In fine, Haïti se trouve à la croisée des chemins. Malgré une inflation soi-disant en recul et une relative stabilité monétaire, les chocs climatiques, la crise sécuritaire et la fragilité institutionnelle continuent de peser lourdement. La prolongation de la loi HOPE/HELP et le maintien du TPS pour les migrants haïtiens aux États-Unis offrent un répit, mais la relance durable reste conditionnée à une stabilisation politique et sécuritaire.


Par ailleurs, selon les projections du FMI publiées en janvier 2026, la croissance mondiale devrait atteindre 3,3 % en 2026, légèrement supérieure aux prévisions d’octobre 2025. Cette amélioration s’explique par la résilience des grandes économies, malgré des tensions géopolitiques et commerciales persistantes. États-Unis: croissance ralentie à 0,7 % au dernier trimestre 2025, contre 4,4 % précédemment, en raison de la paralysie budgétaire et des barrières tarifaires.

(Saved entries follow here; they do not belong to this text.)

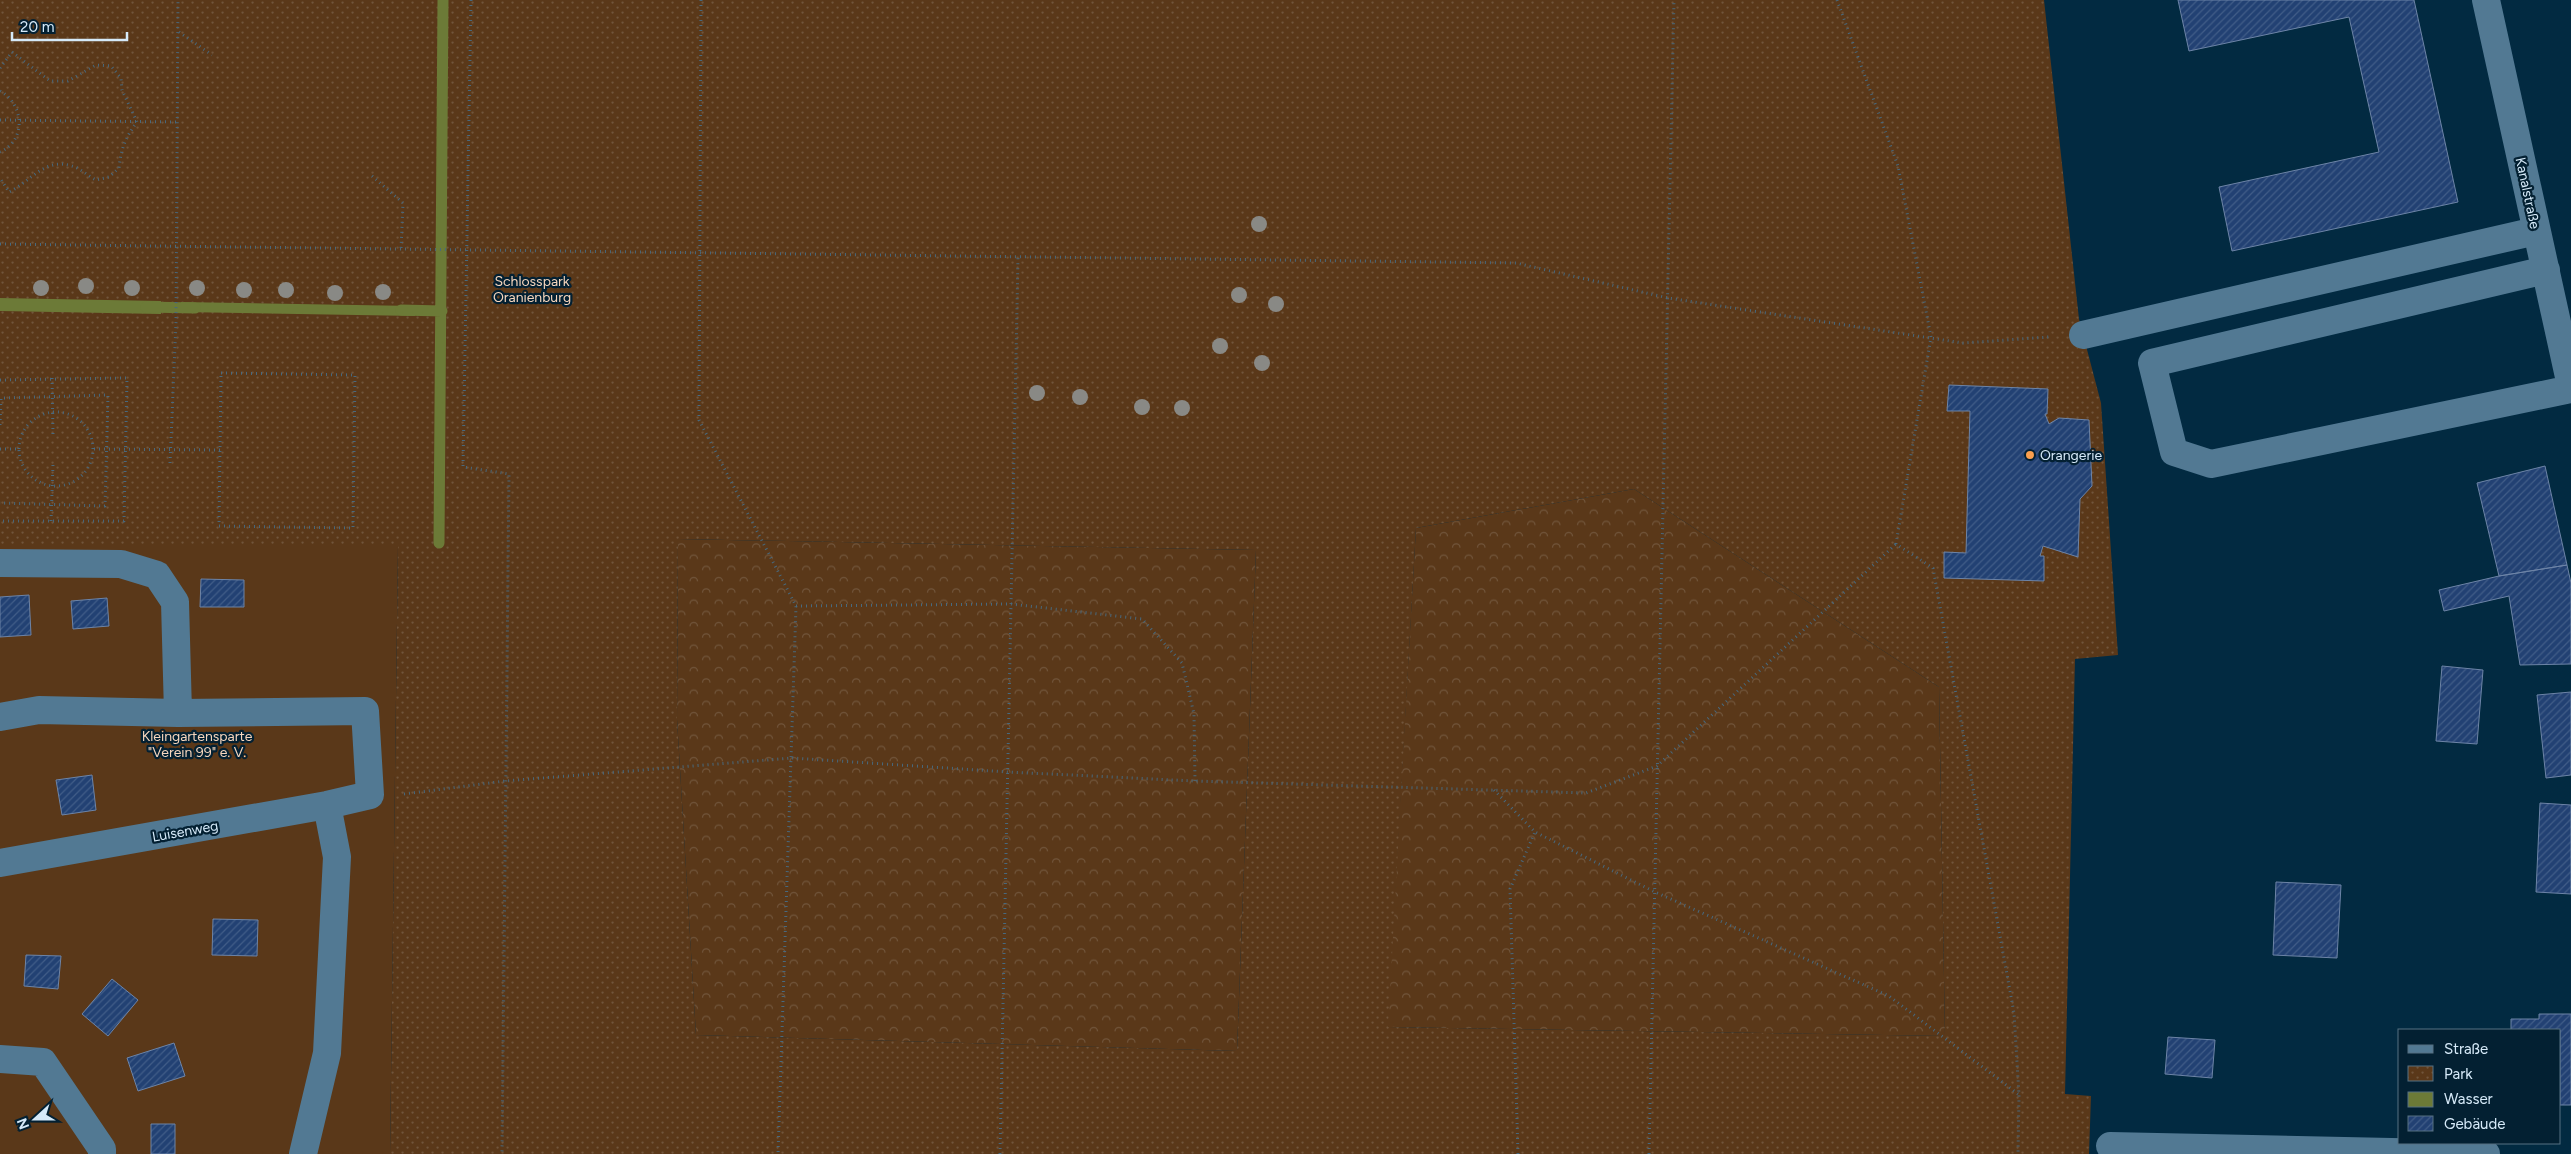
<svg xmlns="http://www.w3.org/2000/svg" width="2571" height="1154" viewBox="0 0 2571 1154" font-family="Figtree,sans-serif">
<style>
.green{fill:#5a3819}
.forest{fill:url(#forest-crowns)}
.park{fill:url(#park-dots);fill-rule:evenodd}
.water{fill:#6c7a37}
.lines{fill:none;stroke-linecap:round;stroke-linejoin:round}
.stream{stroke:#6c7a37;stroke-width:11}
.building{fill:url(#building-hatch);stroke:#6d84a7}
.path{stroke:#48697e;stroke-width:3;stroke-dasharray:1 4;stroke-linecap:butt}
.minor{stroke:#527993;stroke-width:28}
.tree{fill:#898985}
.poi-dot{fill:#fa9f4e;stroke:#032032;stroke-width:2}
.labels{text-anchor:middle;stroke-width:4.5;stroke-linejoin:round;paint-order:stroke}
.street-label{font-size:14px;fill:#d6eaf9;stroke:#032032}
.park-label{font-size:14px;fill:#f7d6bd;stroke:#032032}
.poi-label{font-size:14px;fill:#d6eaf9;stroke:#032032;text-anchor:start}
</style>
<defs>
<pattern id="forest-crowns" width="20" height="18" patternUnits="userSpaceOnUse" patternTransform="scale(1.25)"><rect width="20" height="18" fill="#5a3819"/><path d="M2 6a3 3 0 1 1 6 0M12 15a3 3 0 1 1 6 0" fill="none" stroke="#71553b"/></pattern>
<pattern id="park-dots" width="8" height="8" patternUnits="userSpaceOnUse" patternTransform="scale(1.25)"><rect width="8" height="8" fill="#5a3819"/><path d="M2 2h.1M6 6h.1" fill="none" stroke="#71553b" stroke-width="1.8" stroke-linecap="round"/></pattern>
<pattern id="building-hatch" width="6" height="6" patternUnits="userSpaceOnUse" patternTransform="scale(1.25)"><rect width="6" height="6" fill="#224173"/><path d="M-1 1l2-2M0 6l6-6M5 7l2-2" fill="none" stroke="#415d88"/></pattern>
</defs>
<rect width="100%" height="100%" fill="#022a41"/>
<path class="green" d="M0,546H398L390,1154H0Z"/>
<path class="forest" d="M1634,489L1939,687L1945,1036L1387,1027L1416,528Z
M678,539L1256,550L1237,1051L696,1035L677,719Z"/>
<path class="park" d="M0,0H2044L2079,319L2101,403L2118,655L2075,659L2065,1094L2091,1096L2089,1154H390L398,546H0ZM1634,489L1939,687L1945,1036L1388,1027L1416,528ZM678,539L1256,550L1237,1051L696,1035L677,719Z"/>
<path class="water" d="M0,298L161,301V314L0,311Z
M181,302L415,306V316L180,312Z"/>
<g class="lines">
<path class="stream" d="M146,307L195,308
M401,310L442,311
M439,543L443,0"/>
</g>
<path class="building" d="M2178,0H2414L2458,202L2232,251L2219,187L2379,152L2349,17L2189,51Z
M1949,385L2048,389L2047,414H2045L2049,424L2059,418L2089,420L2092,486L2080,499L2078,557L2043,546L2040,556H2044V581L1944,578V552L1966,553L1970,411H1947Z
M2545,466L2567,565L2499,576L2477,483Z
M2567,565L2571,583V664L2520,665L2509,596L2444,611L2439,590L2499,576Z
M201,579L244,580V607H200Z
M29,595L31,635L0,637V597Z
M107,598L109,626L73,629L71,601Z
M2442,666L2483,670L2477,744L2436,741Z
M2571,692V775L2546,778L2537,695Z
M92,775L96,810L62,815L56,780Z
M2540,803L2571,805V894L2536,892Z
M2276,882L2341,885L2337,958L2273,955Z
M213,919L258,920L257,956L212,955Z
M26,955L61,956L58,989L24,986Z
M112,979L138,1000L108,1036L82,1014Z
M2539,1014H2571V1105H2560V1030H2511V1019H2539Z
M2168,1037L2215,1040L2212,1078L2165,1074Z
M174,1043L185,1076L138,1091L127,1058Z
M151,1124H175V1154H151Z"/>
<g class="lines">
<path class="path" d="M471,0L463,467L509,474L502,1154
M701,0L699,420L796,606L778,1154
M1837,0L1898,166L1931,337L1896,544L1933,568L2014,1013L2019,1095L2018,1154
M179,32L212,55
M0,68L12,52L50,81H68L96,65L111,66L121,78L122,90L137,122C125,138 121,149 119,168L109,177L96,180C88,176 80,168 72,166C45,157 30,182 9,192L0,178
M0,91C24,104 27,140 0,152
M0,120L178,122
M372,176L403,203L401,249
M0,244L1516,263L1668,298L1963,343L2049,337
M221,373L355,375L353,528L219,526Z
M52,378L53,435
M0,380L127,378L124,521H0
M19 449a37 37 0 1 1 74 0a37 37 0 1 1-74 0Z
M0,425L1,398L108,395L105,506L0,503
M0,449H19
M94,449L220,450
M170,463L176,323L178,0
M51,521L53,464
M796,606L1011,604L1142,619L1182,663L1194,714L1195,781
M1494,790L1535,832L1655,892L1889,996L2018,1094
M404,794L505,781L792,758L1008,772L1195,781L1586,793L1657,766L1896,544
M1000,1154L1018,257
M1518,1154L1510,889L1535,832
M1649,1154L1674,0"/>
<path class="minor" d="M2486,0L2571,386
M2546,270L2152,363L2174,452L2211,464L2571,389
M2083,335L2536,231
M0,563L121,564L157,575L175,602L178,713L365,711L370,795L327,805L0,863
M0,717L39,710L178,713
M0,1059L43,1062L102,1149V1154
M2110,1146L2486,1154
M303,1154L327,1053L337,857L327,805"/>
</g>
<g class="tree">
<circle cx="1259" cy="224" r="8"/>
<circle cx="86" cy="286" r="8"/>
<circle cx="41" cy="288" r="8"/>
<circle cx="132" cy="288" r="8"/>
<circle cx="197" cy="288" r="8"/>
<circle cx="244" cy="290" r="8"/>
<circle cx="286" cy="290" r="8"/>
<circle cx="383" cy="292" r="8"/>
<circle cx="335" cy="293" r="8"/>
<circle cx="1239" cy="295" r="8"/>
<circle cx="1276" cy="304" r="8"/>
<circle cx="1220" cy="346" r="8"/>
<circle cx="1262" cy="363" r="8"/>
<circle cx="1037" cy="393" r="8"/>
<circle cx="1080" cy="397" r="8"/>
<circle cx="1142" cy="407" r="8"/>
<circle cx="1182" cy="408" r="8"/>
</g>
<circle class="poi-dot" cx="2030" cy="455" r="5"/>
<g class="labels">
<g class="street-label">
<text transform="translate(2528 193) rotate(78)" y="5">Kanalstraße</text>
<text transform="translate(185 831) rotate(-10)" y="5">Luisenweg</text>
</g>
<g class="park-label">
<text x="532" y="286">Schlosspark<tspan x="532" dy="16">Oranienburg</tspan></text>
<text x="197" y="741">Kleingartensparte<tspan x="197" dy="16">"Verein 99" e. V.</tspan></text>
</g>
<g class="poi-label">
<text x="2040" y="460">Orangerie</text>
</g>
</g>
<rect x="2398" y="1029" width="162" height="115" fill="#032032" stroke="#577182"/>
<rect x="2408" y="1045" width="25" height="8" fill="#527993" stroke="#577182"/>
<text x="2444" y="1054" font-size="15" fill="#d6eaf9">Straße</text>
<rect x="2408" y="1066" width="25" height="15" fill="url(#park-dots)" stroke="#577182"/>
<text x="2444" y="1079" font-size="15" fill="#d6eaf9">Park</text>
<rect x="2408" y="1092" width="25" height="15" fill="#6c7a37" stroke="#577182"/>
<text x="2444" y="1104" font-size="15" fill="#d6eaf9">Wasser</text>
<rect x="2408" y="1116" width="25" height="15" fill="url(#building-hatch)" stroke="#577182"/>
<text x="2444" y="1129" font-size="15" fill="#d6eaf9">Gebäude</text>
<g transform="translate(35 1119) rotate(249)" stroke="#032032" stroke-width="4" paint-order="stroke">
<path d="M0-4L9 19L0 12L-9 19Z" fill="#d6eaf9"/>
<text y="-8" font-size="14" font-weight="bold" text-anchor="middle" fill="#d6eaf9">N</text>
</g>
<path d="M12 32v8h115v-8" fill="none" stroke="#d6eaf9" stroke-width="2.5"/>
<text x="20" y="32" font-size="15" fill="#d6eaf9" stroke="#032032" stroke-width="4" paint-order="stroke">20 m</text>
</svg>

Sur le même intervalle considéré, la Zone Euro : progression modérée du PIB (+1,3 %), inflation maîtrisée à 2 %, chômage stable à 6,2 %. S’agissant de la région de l’Amérique latine et Caraïbes : prévision de croissance réduite à 2,3 % en 2026, avec une inflation en hausse en République dominicaine (4,95 % en décembre 2025).

Les prix des produits alimentaires et pétroliers ont reculé, le baril de Brent tombant à 62,54 $ US en décembre 2025.